*TASK INPUT*
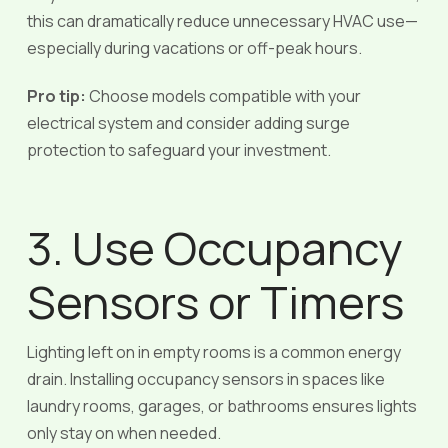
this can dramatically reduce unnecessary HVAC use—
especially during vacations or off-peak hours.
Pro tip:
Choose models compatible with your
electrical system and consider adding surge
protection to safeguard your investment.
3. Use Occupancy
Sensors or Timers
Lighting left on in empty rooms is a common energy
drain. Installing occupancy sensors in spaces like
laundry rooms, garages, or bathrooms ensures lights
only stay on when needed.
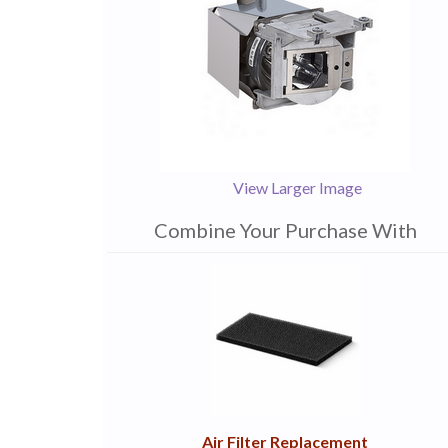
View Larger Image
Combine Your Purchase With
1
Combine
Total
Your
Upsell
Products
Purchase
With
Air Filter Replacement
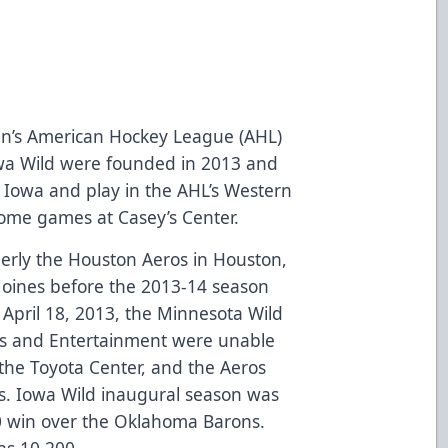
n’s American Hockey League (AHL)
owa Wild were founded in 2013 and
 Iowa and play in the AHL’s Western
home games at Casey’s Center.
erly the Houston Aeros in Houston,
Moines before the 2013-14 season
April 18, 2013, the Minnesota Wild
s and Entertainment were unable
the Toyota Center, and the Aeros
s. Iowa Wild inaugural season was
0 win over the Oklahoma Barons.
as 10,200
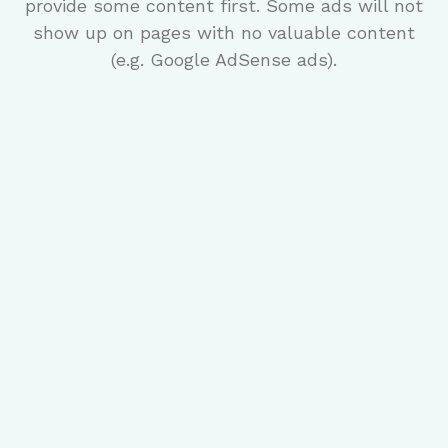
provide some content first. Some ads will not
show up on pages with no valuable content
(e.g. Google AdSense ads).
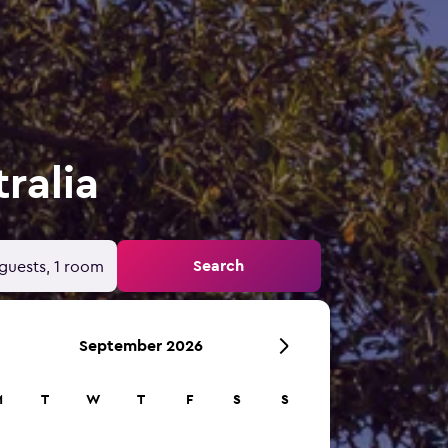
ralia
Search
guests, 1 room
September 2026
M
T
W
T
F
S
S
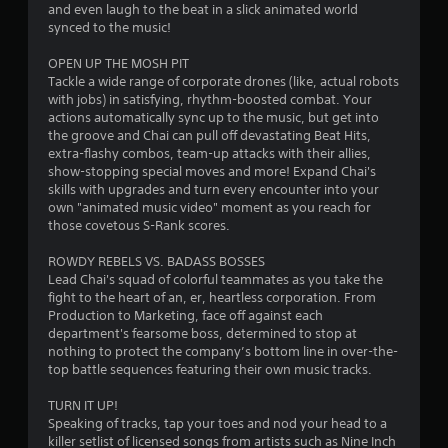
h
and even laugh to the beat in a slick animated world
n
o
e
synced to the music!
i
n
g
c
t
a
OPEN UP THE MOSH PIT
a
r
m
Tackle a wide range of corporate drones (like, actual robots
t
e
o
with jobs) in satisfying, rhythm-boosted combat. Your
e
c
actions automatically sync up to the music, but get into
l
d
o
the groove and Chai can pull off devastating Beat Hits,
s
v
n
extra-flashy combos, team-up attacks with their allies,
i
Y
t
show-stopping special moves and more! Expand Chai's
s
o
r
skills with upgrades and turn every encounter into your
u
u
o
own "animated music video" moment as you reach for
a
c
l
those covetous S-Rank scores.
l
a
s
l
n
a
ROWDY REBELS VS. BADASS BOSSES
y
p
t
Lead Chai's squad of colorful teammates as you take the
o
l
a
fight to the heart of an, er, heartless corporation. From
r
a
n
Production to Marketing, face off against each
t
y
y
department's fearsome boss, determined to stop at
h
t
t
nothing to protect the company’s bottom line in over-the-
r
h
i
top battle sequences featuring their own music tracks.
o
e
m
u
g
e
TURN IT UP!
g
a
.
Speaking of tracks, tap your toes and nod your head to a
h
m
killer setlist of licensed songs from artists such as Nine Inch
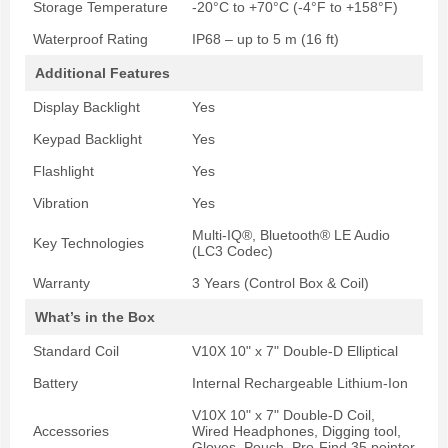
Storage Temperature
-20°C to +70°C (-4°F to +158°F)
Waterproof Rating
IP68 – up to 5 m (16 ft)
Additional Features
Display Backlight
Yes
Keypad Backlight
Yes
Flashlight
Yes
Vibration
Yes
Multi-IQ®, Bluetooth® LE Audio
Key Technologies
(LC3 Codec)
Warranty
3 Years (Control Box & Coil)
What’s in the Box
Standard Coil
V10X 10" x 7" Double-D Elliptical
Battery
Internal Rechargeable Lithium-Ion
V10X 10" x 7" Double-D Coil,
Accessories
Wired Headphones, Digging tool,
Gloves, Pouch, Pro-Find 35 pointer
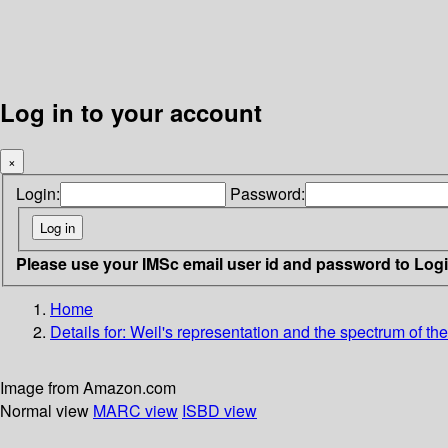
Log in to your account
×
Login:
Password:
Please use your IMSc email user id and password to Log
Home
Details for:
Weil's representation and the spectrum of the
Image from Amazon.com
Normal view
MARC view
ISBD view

*ACTIVITY*
The full listing above, duplicated exactly and without its pictures, is the answer.

*RESPONSE TO THE EXERCISE*
this can dramatically reduce unnecessary HVAC use—
especially during vacations or off-peak hours.
Pro tip:
Choose models compatible with your
electrical system and consider adding surge
protection to safeguard your investment.
3. Use Occupancy
Sensors or Timers
Lighting left on in empty rooms is a common energy
drain. Installing occupancy sensors in spaces like
laundry rooms, garages, or bathrooms ensures lights
only stay on when needed.
View Larger Image
Combine Your Purchase With
1
Combine
Total
Your
Upsell
Products
Purchase
With
Air Filter Replacement
n’s American Hockey League (AHL)
owa Wild were founded in 2013 and
 Iowa and play in the AHL’s Western
home games at Casey’s Center.
erly the Houston Aeros in Houston,
Moines before the 2013-14 season
April 18, 2013, the Minnesota Wild
s and Entertainment were unable
the Toyota Center, and the Aeros
s. Iowa Wild inaugural season was
0 win over the Oklahoma Barons.
as 10,200
provide some content first. Some ads will not
show up on pages with no valuable content
(e.g. Google AdSense ads).
ralia
Search
guests, 1 room
September 2026
M
T
W
T
F
S
S
h
and even laugh to the beat in a slick animated world
n
o
e
synced to the music!
i
n
g
c
t
a
OPEN UP THE MOSH PIT
a
r
m
Tackle a wide range of corporate drones (like, actual robots
t
e
o
with jobs) in satisfying, rhythm-boosted combat. Your
e
c
actions automatically sync up to the music, but get into
l
d
o
the groove and Chai can pull off devastating Beat Hits,
s
v
n
extra-flashy combos, team-up attacks with their allies,
i
Y
t
show-stopping special moves and more! Expand Chai's
s
o
r
skills with upgrades and turn every encounter into your
u
u
o
own "animated music video" moment as you reach for
a
c
l
those covetous S-Rank scores.
l
a
s
l
n
a
ROWDY REBELS VS. BADASS BOSSES
y
p
t
Lead Chai's squad of colorful teammates as you take the
o
l
a
fight to the heart of an, er, heartless corporation. From
r
a
n
Production to Marketing, face off against each
t
y
y
department's fearsome boss, determined to stop at
h
t
t
nothing to protect the company’s bottom line in over-the-
r
h
i
top battle sequences featuring their own music tracks.
o
e
m
u
g
e
TURN IT UP!
g
a
.
Speaking of tracks, tap your toes and nod your head to a
h
m
killer setlist of licensed songs from artists such as Nine Inch
Storage Temperature
-20°C to +70°C (-4°F to +158°F)
Waterproof Rating
IP68 – up to 5 m (16 ft)
Additional Features
Display Backlight
Yes
Keypad Backlight
Yes
Flashlight
Yes
Vibration
Yes
Multi-IQ®, Bluetooth® LE Audio
Key Technologies
(LC3 Codec)
Warranty
3 Years (Control Box & Coil)
What’s in the Box
Standard Coil
V10X 10" x 7" Double-D Elliptical
Battery
Internal Rechargeable Lithium-Ion
V10X 10" x 7" Double-D Coil,
Accessories
Wired Headphones, Digging tool,
Gloves, Pouch, Pro-Find 35 pointer
Log in to your account
×
Login:
Password:
Please use your IMSc email user id and password to Log
Home
Details for:
Weil's representation and the spectrum of the
Image from Amazon.com
Normal view
MARC view
ISBD view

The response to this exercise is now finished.